[[ DATA PROVIDED open ]]
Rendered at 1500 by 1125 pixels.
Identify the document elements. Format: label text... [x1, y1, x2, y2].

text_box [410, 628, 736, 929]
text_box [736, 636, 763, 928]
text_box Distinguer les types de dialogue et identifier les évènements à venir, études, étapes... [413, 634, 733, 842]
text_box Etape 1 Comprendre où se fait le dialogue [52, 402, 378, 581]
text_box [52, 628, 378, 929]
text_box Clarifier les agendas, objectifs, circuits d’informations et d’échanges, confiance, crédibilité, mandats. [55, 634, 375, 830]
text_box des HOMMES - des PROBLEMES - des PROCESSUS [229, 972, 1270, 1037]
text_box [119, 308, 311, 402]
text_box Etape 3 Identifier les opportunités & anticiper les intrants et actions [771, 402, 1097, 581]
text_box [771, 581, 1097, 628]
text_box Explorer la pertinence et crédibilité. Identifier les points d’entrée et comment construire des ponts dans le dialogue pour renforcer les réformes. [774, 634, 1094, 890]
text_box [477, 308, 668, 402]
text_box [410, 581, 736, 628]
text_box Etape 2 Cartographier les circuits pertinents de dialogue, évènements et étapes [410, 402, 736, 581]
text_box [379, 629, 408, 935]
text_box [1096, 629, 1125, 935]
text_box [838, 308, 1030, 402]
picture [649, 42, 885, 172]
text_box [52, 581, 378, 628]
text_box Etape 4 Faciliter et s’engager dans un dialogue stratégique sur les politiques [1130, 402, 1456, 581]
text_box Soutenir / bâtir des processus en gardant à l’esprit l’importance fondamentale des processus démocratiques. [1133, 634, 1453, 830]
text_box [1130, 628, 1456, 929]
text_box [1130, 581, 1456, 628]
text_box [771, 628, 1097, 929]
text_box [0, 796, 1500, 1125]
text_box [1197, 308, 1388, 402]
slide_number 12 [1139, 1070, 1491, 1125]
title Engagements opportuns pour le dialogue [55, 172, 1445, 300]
[[ DATA PROVIDED closed ]]
• _PROBLEM_
Having read the entries above, set each one down again exactly.

• _RESPONSE AREA_
Rendered at 1500 by 1125 pixels.
Identify the document elements. Format: label text... [x1, y1, x2, y2].

text_box [410, 628, 736, 929]
text_box [736, 636, 763, 928]
text_box Distinguer les types de dialogue et identifier les évènements à venir, études, étapes... [413, 634, 733, 842]
text_box Etape 1 Comprendre où se fait le dialogue [52, 402, 378, 581]
text_box [52, 628, 378, 929]
text_box Clarifier les agendas, objectifs, circuits d’informations et d’échanges, confiance, crédibilité, mandats. [55, 634, 375, 830]
text_box des HOMMES - des PROBLEMES - des PROCESSUS [229, 972, 1270, 1037]
text_box [119, 308, 311, 402]
text_box Etape 3 Identifier les opportunités & anticiper les intrants et actions [771, 402, 1097, 581]
text_box [771, 581, 1097, 628]
text_box Explorer la pertinence et crédibilité. Identifier les points d’entrée et comment construire des ponts dans le dialogue pour renforcer les réformes. [774, 634, 1094, 890]
text_box [477, 308, 668, 402]
text_box [410, 581, 736, 628]
text_box Etape 2 Cartographier les circuits pertinents de dialogue, évènements et étapes [410, 402, 736, 581]
text_box [379, 629, 408, 935]
text_box [1096, 629, 1125, 935]
text_box [838, 308, 1030, 402]
picture [649, 42, 885, 172]
text_box [52, 581, 378, 628]
text_box Etape 4 Faciliter et s’engager dans un dialogue stratégique sur les politiques [1130, 402, 1456, 581]
text_box Soutenir / bâtir des processus en gardant à l’esprit l’importance fondamentale des processus démocratiques. [1133, 634, 1453, 830]
text_box [1130, 628, 1456, 929]
text_box [1130, 581, 1456, 628]
text_box [771, 628, 1097, 929]
text_box [0, 796, 1500, 1125]
text_box [1197, 308, 1388, 402]
slide_number 12 [1139, 1070, 1491, 1125]
title Engagements opportuns pour le dialogue [55, 172, 1445, 300]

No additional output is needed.